• Exercise details:
Rewrite the part of the purple fork parable between "Now, dear readers, a" and "Mom said...", inclusive, changing "fork drawer" to "spoon drawer".

Friday, February 13, 2009

The Parable of the Purple Fork

[This was partly inspired by Little Dudestronomer's experiences in intermediate dining techniques.]

Let's say that you have spoons. Lots of spoons. Some are big, some are small; some are silver, some are plastic, some are wooden; some are yellow, some are purple. And you keep them all together in your spoon drawer.
One day while you are preparing to eat, you see that at your place setting there is something similar, but a little different. It's clearly used for eating food, just like your spoons; but it isn't rounded like your spoons at the end. Instead, it has four sharpish points. But the other end is almost exactly like your spoons.
What is this new thing? You're not entirely sure about what to call it. But more importantly, you don't know where to put it. You have a spoon drawer, a bowl drawer and a cup drawer; no "random pointy sorta spoon thingy" drawer. But you decide that it's more like a spoon than a bowl or a cup. So you keep it in the spoon drawer for now. After all, it's used for eating food, it has a handle, and it's purple, like some of your spoons.
Time passes. In fact, lots of time passes. So much time has passed that you're now much older and much more sophisticated. You have a lot of drawers now; you have one for your spatulas and one for your ladles. You have so many drawers that it's time to reorganize. So you're going back through your drawers and you come across that purple fork.
By now of course you realize it's a fork, and you have many more of them. In fact, you have a whole drawer of nothing but forks. You think back fondly of your early utensil days and remember your wonder at this new device and you pause to ask yourself a question: where should you keep your fork?
On the one hand, it's just like those other forks, with its pointy tines. On the other, you've kept it with the spoons all these years; what's the point in changing things now?

Now, dear readers, a question for you: where would you keep the purple fork? Post your opinion in the comments section.

And bonus points to anyone who guesses where I'm going with this. It's an astronomical direction, I promise. All will be revealed next week.



3 comments:

Amy said...

Dude, it totally goes in the fork drawer, with the rest of the forks.
And Pluto isn't really a planet.

Mom said...

I'd keep it in my special drawer for stuff for grandkids, of course

JHD said...

I call it a fork. In fact, I'd throw anything that shovels grub into my pie hole a fork, no matter the size or shape. I'll need larger drawers, so I'll go ahead and have a kitchen re-design. Since that might mess up the placement of sink, fridge, stove, etc., I'll just need a new house. Since I can't afford a new house, I'll pretend Isaac is a community volunteer with a hideous disease so ABC will come and build us a new house with 250,000 square feet of pie-hole-stuffin' drawer bliss. Being on TV, however, everybody will find out we lied about Isaac, and I go to jail for fraud. I lose my career, my family, and I end up in a TEXAS prison. That @!*%!&! "fork" has just ruined my life.

Nuke Pluto before it destroys us all.

• Extracted information:
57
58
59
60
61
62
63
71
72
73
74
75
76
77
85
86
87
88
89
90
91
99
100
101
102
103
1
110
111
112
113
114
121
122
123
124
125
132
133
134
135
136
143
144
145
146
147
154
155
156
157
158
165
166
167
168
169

• Response to the exercise:
Now, dear readers, a question for you: where would you keep the purple fork? Post your opinion in the comments section.

And bonus points to anyone who guesses where I'm going with this. It's an astronomical direction, I promise. All will be revealed next week.



3 comments:

Amy said...

Dude, it totally goes in the spoon drawer, with the rest of the forks.
And Pluto isn't really a planet.

Mom said...